### Task details
Arrange the part of the records that opens with the line containing "Using PCA for" and closes with the line containing "Here is an example", both lines included, as a Markdown table with the columns "No." and "Line". Number each row and leave out blank lines.

### Supplied material

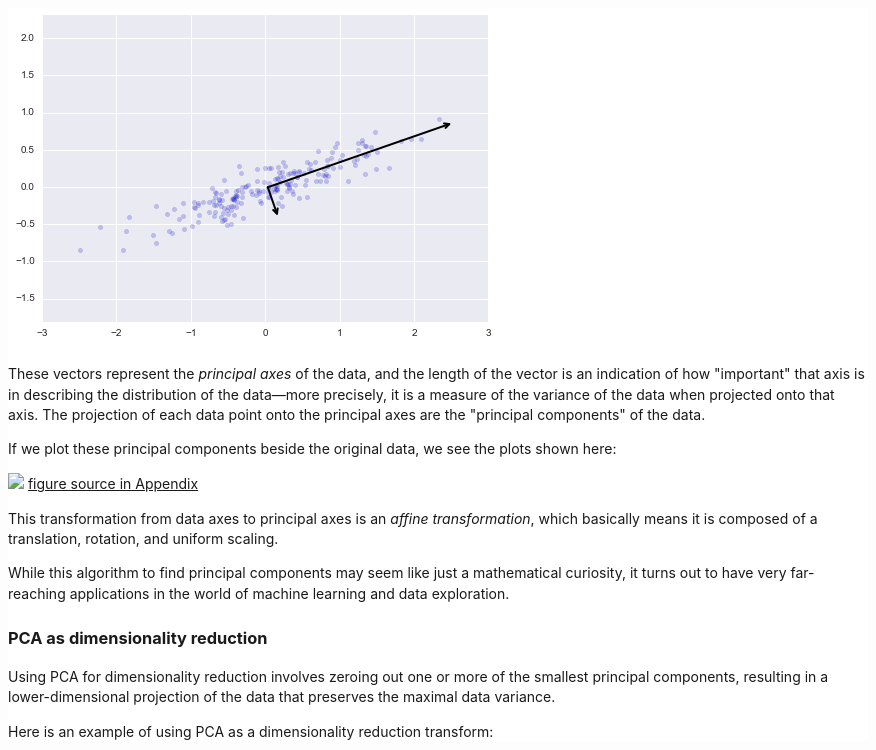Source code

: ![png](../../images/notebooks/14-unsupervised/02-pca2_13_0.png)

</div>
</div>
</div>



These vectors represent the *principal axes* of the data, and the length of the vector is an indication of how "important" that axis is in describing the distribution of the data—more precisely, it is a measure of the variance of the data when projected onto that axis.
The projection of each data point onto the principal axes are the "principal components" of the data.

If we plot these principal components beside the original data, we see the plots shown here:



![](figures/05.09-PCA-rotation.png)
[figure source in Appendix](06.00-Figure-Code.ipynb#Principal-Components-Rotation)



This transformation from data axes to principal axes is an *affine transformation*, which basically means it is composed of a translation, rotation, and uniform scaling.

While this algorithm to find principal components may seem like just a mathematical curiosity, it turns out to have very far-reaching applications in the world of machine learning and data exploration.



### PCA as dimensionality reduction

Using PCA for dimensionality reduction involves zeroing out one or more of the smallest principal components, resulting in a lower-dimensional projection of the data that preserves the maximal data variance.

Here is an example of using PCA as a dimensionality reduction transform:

--

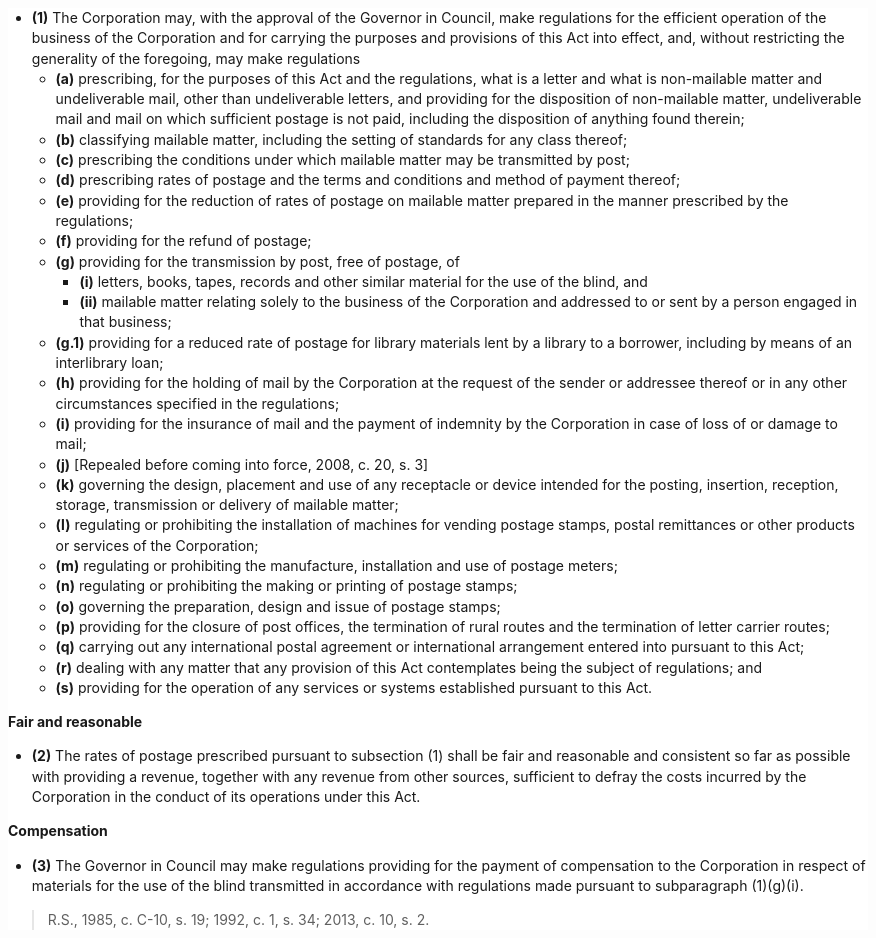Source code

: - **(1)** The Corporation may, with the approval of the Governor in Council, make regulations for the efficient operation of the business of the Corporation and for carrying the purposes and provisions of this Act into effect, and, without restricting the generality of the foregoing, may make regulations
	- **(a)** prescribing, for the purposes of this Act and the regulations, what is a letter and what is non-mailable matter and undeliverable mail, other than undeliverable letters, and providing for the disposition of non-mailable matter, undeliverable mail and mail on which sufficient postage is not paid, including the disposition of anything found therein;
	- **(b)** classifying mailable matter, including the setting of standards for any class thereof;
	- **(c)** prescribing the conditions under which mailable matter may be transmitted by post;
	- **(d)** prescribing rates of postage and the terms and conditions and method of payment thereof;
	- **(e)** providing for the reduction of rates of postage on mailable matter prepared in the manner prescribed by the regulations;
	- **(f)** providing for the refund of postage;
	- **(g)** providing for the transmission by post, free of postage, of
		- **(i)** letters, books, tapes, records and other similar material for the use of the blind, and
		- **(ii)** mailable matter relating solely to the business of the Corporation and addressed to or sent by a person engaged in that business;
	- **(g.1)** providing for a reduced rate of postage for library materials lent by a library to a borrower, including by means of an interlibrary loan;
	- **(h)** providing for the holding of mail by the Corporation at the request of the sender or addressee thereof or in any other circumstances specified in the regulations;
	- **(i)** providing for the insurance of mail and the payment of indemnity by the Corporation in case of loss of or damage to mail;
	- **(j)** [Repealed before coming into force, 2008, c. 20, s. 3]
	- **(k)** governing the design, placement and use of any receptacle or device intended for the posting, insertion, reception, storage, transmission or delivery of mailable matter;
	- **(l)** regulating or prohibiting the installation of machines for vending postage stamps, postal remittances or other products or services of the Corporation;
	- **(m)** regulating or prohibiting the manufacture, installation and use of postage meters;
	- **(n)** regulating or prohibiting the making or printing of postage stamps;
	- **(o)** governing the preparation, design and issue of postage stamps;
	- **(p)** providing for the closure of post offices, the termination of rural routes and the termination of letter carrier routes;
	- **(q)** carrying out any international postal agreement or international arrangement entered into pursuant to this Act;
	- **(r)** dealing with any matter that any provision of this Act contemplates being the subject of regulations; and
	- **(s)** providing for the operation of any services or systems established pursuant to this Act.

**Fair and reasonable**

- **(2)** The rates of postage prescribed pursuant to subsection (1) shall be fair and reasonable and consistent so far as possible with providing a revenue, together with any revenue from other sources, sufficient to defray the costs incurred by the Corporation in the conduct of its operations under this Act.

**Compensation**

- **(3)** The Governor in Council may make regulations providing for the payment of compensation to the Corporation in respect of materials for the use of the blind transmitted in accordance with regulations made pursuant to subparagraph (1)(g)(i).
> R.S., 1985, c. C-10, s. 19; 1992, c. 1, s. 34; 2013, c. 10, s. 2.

### Response to the task
| No. | Line |
|---|---|
| 1 | Using PCA for dimensionality reduction involves zeroing out one or more of the smallest principal components, resulting in a lower-dimensional projection of the data that preserves the maximal data variance. |
| 2 | Here is an example of using PCA as a dimensionality reduction transform: |